Given the above-referred to constructive role played by Sri Lanka in the
diplomatic world, the categorical statement made by Prime Minister
Wickremesinghe on behalf of the Government at the Second Indian Ocean
Conference hosted by Sri Lanka in September 2017 regards the Sri Lanka
Government’s decision to develop its major sea ports, especially the
Hambantota port which some claim to be a military base, is to be
welcomed and worthy of quotation in full:
I state clearly that Sri Lanka’s government headed by President Sirisena
does not enter into military alliances with any country or make our
bases available to foreign countries. We will continue military
cooperation such as training, supply of equipment and taking part in
joint exercises with friendly countries.
Only the Sri Lanka Armed Forces have the responsibility for military
activities in our Ports and Airports. We are also working with foreign
private investors on the commercial development of our ports.
Sri Lanka should now push for an international code of conduct for
military vessels traversing the Indian Ocean. ASEAN and China have
agreed to prepare such a code for the South China Sea. The Indian Ocean
Code could be along the lines of the Memorandum of Understanding between
the United States and China regarding the rules of engagement for
safety in the air and maritime encounters. Such a code could recognise
and seek to deal with the escalation in human smuggling, illicit drug
trafficking, and the relatively new phenomenon of maritime terrorism.

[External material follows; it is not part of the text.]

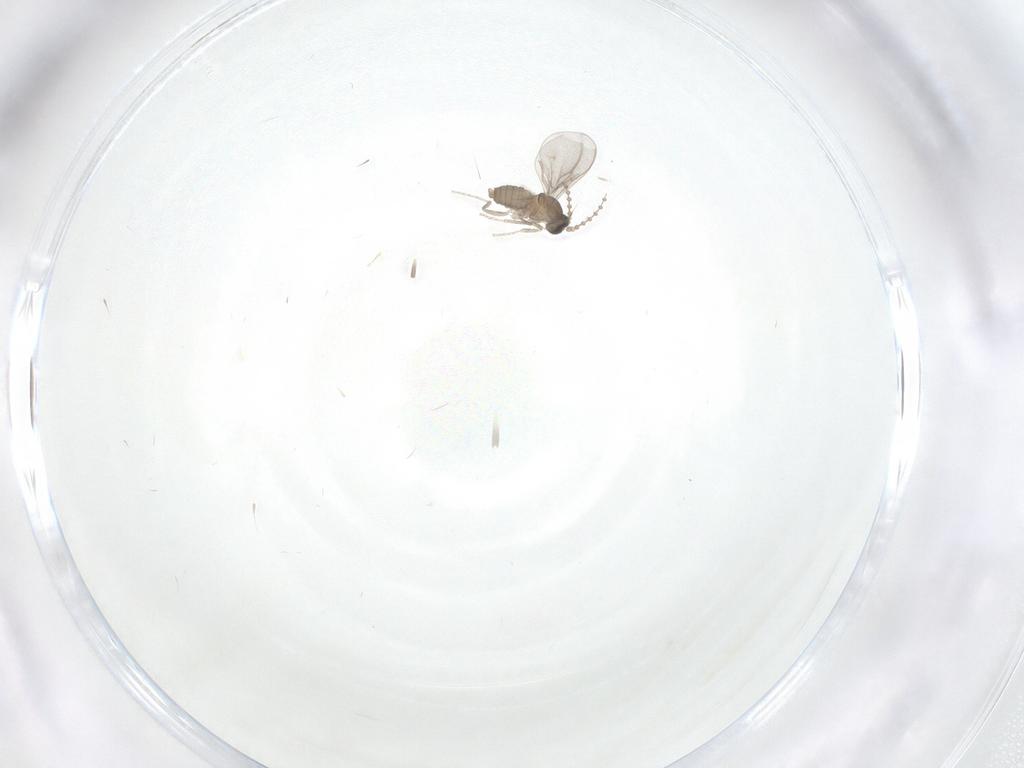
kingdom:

According to specialist opinion, UNCLOS does not have adequate
provisions to address these issues of recent origin. Any code on the
freedom of navigation in the Indian Ocean must include an effective –
and realistic – dispute resolution process.
This code of conduct should ideally be built on a consensual basis with
no single state dominating it. In this regard, the United States Pacific
Fleet Commander Admiral Scott Swift addressing the annual ‘Galle
Dialogue 2017(a defence seminar dealing with the Indian Ocean region
hosted by Sri Lanka) in early October said the following as quoted in
‘The Island’:
For the last 70 years, the India-Asia Pacific region achieved
unprecedented level of stability and prosperity, due in large part to
our collective respect for- - and adherence to - - international norms,
standards, rules and laws. These benchmarks were not imposed by one
nation upon another. Rather they emerged through compromise and
consensus, with all states having an equal voice, regardless of size,
military strength or economic power.
The IOR needs a security architecture that is of mutual benefit and one
established on a multilateral basis with an effective multilateral
governing structure. Prime Minister Ranil Wickremesinghe speaking at the
inauguration of the Indian Ocean Conference in Singapore in 2016 called
for the formulation of an Indian Ocean Order with accepted rules and
regulations that would guide interactions between and among states.
Importantly he called for this Order to be built on a consensual
agreement in which no one state would be allowed to dominate it.
Here are my concluding thoughts. Through its Belt and Road Initiative
(BRI) and the establishment of the Asian Infrastructure and Investment
Bank (AIIB), it is apparent that China is desirous of becoming a global
power. Although, relatively speaking, the United States is in economic
decline it will remain a global power for the foreseeable future, given
especially its superior technological and naval capability. If the
United States and China as the key international actors, and India and
China as the pre-eminent regional players, can maintain a power balance,
then the IOR could take off socially and economically and be a boon not
only to the Asia-Pacific but to the world. To be sure, as in all
equations in this equation that I have outlined, too, there are
imponderables. That said, if we could achieve the golden mean between
competition and cooperation and somehow avoid the bitter and relentless
divisiveness that characterised the Cold War era, our collective future
would and could be something to look forward to.